Saturday, July 14, 2018

190 Countries Agree on Global Migration Pact to Ease Human Migration?

More than 190 countries have agreed on a global compact to promote safe and orderly migration and reduce human smuggling and trafficking, culminating lengthy negotiations on the often contentious issue that were boycotted by the US.

UN Secretary-General Antonio Guterres, General Assembly President Miroslav Lajcak and many other supporters hailed the first global document to tackle the migration issue.

Mexican Ambassador Juan Gomez Camacho, co-facilitator of the negotiations, called it "a historic day" after decades of efforts.

The Global Compact for Safety, Orderly and Regular Migration is not legally binding and is to be formally adopted at a ministerial meeting in Marrakesh, Morocco, in December.

But Hungary's foreign minister, Peter Szijjarto, told diplomats after the agreement was adopted by consensus that his government disagrees with key points and will discuss "the possibility of disassociation" from the compact at a meeting on Wednesday.

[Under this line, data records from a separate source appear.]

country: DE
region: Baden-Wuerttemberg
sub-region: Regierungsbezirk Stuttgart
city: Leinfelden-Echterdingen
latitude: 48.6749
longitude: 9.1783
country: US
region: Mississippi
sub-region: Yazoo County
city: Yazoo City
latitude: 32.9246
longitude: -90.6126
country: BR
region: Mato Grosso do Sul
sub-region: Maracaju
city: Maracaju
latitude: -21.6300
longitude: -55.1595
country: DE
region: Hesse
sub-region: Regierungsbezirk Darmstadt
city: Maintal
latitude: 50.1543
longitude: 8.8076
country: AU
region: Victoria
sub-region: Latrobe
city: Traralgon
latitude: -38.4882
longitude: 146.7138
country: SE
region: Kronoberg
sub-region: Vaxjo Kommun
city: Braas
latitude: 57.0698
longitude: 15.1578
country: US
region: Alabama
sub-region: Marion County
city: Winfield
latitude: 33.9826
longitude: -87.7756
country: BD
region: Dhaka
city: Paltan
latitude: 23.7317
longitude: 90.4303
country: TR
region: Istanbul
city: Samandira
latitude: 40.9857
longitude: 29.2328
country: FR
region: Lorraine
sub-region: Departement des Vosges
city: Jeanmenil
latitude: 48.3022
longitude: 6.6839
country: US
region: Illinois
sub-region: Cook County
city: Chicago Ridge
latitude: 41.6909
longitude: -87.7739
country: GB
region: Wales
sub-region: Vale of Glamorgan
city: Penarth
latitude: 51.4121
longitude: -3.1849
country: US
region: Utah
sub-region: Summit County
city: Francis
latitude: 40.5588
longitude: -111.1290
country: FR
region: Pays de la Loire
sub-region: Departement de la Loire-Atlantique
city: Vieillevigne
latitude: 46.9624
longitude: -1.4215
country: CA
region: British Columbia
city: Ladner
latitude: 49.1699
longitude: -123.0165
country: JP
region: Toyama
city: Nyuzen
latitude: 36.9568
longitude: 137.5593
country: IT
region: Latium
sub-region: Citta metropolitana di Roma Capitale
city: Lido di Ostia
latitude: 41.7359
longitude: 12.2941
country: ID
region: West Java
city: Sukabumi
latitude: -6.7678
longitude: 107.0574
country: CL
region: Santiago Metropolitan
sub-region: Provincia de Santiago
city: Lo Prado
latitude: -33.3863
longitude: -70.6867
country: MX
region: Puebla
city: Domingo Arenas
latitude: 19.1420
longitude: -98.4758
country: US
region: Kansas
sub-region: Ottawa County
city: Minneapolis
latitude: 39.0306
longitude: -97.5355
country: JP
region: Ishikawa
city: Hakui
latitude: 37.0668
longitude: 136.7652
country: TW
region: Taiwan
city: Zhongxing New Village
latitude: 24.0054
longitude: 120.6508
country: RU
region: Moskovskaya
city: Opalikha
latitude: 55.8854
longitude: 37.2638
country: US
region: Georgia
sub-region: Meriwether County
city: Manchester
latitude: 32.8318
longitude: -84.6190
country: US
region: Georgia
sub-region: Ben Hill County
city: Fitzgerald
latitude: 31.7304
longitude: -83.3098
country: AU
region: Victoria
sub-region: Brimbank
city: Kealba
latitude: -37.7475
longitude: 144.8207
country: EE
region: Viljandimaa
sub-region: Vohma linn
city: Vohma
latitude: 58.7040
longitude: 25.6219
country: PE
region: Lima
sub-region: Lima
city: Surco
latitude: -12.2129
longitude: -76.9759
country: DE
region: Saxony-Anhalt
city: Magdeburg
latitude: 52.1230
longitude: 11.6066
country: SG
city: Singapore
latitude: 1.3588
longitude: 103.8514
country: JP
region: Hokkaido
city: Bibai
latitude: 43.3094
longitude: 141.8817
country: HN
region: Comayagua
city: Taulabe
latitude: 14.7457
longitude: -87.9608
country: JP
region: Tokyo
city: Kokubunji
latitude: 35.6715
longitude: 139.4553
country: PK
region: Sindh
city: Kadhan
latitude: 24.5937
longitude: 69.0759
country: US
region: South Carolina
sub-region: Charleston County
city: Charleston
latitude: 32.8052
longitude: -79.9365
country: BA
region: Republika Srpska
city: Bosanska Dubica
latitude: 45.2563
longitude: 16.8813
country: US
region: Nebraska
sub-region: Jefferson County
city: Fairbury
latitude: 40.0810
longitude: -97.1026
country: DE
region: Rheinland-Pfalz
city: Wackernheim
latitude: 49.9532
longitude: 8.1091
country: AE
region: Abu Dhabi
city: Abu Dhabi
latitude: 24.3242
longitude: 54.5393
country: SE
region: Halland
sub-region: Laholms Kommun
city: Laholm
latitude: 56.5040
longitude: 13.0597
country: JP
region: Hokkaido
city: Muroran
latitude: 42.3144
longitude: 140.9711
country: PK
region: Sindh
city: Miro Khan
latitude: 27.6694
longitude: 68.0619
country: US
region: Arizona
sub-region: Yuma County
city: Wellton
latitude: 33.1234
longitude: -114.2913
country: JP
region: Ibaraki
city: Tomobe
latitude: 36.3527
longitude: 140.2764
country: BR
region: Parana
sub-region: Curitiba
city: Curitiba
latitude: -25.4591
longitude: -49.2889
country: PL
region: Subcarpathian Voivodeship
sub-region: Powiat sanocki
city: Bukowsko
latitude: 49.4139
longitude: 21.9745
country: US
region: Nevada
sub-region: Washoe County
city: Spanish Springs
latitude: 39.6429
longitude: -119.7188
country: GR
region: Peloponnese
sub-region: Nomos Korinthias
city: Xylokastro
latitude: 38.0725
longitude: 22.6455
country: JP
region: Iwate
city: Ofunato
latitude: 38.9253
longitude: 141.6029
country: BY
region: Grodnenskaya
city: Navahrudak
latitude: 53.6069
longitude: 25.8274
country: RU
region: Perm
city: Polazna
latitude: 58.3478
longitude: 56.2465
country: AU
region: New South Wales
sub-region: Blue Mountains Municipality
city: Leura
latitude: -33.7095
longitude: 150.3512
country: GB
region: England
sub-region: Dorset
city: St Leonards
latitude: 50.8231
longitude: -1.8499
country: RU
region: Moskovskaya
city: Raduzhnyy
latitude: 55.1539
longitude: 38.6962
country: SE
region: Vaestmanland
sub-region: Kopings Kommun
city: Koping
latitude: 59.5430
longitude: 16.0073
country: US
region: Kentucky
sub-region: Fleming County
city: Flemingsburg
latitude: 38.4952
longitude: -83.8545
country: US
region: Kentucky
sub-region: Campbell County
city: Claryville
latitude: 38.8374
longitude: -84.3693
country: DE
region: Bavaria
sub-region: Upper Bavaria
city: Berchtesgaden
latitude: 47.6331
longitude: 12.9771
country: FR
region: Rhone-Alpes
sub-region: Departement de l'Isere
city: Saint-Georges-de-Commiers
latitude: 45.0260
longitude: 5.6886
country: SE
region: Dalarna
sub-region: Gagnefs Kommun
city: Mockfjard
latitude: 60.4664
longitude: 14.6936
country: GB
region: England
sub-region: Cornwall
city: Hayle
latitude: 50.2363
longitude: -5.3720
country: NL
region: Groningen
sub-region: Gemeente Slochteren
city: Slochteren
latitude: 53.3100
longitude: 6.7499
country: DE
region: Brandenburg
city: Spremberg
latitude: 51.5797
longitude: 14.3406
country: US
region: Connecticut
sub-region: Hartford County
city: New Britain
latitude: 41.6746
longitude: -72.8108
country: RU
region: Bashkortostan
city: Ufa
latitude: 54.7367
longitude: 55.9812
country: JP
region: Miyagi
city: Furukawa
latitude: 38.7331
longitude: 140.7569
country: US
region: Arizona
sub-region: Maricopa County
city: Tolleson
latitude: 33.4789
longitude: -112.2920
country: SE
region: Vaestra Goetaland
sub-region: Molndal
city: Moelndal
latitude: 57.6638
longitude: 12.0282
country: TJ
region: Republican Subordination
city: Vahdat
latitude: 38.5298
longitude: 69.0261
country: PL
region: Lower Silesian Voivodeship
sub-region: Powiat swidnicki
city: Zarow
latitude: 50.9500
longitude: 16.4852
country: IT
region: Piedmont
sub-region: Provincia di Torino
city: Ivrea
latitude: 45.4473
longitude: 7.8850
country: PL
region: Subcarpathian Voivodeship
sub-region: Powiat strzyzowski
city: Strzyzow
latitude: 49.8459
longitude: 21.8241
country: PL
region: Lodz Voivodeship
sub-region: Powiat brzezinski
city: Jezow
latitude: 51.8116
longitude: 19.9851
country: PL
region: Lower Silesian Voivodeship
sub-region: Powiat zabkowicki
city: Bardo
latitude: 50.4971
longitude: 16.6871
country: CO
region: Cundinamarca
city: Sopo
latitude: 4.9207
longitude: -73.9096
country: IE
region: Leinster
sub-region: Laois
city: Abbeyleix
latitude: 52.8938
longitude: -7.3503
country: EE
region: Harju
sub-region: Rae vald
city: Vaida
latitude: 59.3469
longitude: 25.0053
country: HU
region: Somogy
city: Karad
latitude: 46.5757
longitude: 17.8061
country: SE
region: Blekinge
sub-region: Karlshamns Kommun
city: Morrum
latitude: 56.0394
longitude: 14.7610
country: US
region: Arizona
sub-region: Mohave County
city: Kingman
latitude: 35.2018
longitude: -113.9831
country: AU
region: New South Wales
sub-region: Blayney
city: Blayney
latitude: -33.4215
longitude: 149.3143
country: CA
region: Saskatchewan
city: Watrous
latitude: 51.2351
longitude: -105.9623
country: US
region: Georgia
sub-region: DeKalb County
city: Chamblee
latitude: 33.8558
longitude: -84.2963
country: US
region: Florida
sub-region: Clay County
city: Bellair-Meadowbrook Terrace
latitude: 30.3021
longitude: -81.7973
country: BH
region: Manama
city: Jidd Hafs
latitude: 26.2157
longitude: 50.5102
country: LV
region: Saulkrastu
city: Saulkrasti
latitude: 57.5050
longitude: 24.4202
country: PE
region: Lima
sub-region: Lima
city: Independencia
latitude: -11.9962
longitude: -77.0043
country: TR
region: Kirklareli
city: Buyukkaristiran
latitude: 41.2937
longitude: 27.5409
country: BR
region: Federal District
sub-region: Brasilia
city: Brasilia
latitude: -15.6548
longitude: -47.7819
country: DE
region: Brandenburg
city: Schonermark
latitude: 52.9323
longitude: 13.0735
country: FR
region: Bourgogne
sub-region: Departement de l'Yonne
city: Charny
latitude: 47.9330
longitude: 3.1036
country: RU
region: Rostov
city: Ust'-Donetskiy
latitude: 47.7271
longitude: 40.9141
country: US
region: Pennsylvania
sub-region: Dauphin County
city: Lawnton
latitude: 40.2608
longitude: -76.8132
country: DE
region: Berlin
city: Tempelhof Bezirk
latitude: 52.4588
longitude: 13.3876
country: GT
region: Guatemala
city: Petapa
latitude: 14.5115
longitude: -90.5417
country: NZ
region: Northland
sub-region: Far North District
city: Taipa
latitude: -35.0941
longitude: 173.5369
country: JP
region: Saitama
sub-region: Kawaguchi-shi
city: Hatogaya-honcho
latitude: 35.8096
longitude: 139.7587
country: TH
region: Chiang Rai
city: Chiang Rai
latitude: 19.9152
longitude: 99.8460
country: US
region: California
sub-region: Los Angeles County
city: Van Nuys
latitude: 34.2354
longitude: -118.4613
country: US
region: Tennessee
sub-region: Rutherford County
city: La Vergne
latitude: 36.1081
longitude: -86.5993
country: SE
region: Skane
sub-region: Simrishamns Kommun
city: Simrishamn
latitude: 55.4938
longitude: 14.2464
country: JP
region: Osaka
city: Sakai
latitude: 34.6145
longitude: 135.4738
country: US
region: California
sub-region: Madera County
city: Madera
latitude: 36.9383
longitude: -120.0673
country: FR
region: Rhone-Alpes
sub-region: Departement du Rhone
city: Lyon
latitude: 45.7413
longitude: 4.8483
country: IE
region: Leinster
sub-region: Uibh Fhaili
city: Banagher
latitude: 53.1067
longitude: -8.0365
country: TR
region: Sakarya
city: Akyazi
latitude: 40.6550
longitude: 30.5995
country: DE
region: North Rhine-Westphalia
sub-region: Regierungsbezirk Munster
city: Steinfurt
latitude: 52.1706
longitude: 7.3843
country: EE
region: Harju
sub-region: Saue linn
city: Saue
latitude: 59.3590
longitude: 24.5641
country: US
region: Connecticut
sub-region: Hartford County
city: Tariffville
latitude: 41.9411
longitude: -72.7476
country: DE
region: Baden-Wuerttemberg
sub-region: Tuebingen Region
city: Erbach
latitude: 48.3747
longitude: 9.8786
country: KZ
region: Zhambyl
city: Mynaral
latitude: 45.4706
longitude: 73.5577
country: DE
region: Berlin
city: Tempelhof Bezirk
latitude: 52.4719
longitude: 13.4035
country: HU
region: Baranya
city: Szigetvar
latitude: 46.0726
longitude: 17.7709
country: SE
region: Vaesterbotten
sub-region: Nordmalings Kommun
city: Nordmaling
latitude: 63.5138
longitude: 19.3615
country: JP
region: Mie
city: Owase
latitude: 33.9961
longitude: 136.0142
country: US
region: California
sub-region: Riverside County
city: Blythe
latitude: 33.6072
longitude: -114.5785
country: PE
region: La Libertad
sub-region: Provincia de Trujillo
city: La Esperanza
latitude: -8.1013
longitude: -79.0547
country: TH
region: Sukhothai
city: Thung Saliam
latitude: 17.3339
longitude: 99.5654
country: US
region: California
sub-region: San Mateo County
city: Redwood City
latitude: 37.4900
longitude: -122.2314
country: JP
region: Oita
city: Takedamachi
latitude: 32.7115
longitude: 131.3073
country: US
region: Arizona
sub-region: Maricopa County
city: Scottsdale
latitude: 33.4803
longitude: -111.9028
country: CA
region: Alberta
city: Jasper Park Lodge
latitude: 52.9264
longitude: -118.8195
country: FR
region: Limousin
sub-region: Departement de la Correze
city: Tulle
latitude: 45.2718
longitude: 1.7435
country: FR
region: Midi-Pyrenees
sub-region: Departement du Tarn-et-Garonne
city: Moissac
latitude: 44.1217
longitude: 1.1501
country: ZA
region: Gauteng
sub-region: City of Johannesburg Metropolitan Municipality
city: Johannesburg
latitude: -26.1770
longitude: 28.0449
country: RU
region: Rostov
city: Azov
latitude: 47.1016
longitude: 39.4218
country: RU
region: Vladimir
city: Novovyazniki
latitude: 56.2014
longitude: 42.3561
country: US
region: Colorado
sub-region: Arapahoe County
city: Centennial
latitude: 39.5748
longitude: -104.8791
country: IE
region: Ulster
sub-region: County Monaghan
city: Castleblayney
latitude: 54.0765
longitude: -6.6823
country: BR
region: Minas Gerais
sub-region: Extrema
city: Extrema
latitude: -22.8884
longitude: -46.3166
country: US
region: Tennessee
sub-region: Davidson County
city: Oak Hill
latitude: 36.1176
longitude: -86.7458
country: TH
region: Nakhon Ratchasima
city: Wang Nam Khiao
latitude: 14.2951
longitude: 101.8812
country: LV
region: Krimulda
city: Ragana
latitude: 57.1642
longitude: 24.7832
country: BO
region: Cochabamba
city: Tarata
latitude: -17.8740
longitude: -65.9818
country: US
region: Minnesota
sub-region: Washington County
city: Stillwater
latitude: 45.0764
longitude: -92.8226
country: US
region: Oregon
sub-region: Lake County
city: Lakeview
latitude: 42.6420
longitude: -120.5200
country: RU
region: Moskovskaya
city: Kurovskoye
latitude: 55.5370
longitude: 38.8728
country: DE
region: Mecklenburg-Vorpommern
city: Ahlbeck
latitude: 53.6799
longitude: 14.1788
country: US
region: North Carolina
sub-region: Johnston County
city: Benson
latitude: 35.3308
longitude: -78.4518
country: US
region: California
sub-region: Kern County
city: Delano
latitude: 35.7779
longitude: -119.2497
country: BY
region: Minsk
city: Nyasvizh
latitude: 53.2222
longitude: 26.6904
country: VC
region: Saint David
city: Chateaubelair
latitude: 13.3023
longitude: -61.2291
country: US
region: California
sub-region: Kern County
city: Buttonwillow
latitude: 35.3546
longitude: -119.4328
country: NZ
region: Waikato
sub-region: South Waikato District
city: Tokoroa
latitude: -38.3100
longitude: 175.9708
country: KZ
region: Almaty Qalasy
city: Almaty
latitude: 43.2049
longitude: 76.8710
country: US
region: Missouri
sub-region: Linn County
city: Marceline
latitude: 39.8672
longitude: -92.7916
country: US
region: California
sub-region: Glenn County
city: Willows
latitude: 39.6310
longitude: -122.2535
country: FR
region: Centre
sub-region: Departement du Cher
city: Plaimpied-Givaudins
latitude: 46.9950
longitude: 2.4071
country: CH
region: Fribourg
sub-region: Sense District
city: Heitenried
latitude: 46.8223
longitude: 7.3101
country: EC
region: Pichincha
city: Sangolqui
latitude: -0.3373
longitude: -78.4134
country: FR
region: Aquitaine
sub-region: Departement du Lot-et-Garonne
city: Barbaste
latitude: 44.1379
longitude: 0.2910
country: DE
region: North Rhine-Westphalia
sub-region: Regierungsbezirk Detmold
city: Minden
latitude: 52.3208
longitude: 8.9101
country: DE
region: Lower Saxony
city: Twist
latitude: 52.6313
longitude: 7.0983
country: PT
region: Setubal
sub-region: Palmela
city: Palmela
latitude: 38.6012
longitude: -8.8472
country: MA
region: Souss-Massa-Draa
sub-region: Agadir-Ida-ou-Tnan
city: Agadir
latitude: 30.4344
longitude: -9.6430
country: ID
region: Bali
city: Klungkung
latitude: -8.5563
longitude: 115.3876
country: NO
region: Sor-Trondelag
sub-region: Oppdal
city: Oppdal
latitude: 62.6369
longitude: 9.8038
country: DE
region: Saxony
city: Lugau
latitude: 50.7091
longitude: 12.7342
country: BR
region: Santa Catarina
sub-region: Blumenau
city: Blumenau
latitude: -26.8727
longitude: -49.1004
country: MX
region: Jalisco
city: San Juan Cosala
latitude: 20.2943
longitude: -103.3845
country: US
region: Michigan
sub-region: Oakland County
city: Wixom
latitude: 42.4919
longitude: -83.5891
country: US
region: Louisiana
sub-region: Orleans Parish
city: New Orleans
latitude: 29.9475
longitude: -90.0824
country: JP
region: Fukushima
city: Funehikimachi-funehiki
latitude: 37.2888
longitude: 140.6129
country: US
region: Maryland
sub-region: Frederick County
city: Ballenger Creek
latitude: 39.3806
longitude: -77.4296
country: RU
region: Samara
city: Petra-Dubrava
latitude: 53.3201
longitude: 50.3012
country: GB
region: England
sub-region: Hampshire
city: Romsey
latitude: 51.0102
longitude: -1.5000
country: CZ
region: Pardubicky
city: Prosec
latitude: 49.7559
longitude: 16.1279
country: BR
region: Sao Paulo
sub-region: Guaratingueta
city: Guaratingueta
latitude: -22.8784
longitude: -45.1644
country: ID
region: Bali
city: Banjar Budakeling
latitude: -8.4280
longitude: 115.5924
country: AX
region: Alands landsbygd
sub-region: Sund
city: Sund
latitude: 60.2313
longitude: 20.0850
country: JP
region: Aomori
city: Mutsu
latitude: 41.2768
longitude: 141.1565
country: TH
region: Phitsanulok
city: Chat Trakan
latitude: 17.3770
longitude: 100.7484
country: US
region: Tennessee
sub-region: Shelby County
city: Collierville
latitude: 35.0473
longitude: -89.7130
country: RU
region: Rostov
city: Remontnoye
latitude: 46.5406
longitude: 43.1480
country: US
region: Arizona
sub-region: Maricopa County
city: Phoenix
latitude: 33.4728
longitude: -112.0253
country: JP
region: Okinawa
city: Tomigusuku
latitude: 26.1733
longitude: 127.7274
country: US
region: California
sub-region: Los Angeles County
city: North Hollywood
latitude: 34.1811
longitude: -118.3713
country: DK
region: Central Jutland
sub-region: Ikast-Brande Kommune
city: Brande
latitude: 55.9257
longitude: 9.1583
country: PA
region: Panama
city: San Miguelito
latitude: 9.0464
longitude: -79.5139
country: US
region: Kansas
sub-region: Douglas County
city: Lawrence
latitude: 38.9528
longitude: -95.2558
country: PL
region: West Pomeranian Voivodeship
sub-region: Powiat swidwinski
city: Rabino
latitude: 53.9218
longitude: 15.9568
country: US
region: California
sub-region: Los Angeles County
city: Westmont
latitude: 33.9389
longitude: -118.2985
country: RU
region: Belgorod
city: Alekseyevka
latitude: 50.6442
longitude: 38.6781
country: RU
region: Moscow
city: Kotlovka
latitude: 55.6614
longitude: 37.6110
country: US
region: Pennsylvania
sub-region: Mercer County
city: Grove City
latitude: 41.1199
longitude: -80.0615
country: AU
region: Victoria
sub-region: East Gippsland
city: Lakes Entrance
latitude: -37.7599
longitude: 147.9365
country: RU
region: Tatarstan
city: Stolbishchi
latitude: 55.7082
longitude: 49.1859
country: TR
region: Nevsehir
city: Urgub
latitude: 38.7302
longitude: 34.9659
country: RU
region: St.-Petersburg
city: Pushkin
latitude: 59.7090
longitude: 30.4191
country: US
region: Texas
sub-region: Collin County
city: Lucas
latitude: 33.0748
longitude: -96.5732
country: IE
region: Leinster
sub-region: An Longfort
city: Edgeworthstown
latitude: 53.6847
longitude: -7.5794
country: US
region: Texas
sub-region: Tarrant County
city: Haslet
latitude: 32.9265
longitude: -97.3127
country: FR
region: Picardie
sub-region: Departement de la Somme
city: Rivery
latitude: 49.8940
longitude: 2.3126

In September 2016, all 193 UN member states, including the US under President Barack Obama, adopted a declaration saying no country can manage international migration on its own and agreeing to launch a process leading to the adoption of a global compact in 2018.

But last December, the US said it was ending its participation in negotiations on the compact.

A statement from the US Mission to the United Nations said numerous provisions of the declaration were "inconsistent with U.S. immigration and refugee policies" under President Donald Trump.

Louise Arbour, the UN special representative for global migration, said the compact is a framework "to eliminate unsafe, disorderly migration" and an agreement among nations to cooperate. She said most countries agree that well-managed migration produces good results.

The major hurdle was addressing "illegal migration" because many countries just want migrants to go home, she said.

According to a UN estimate, there are 250 million migrants around the world. And a McKinsey study cited by Guterres said that "they make up 3 per cent of global population but contribute 10 per cent of global gross domestic product."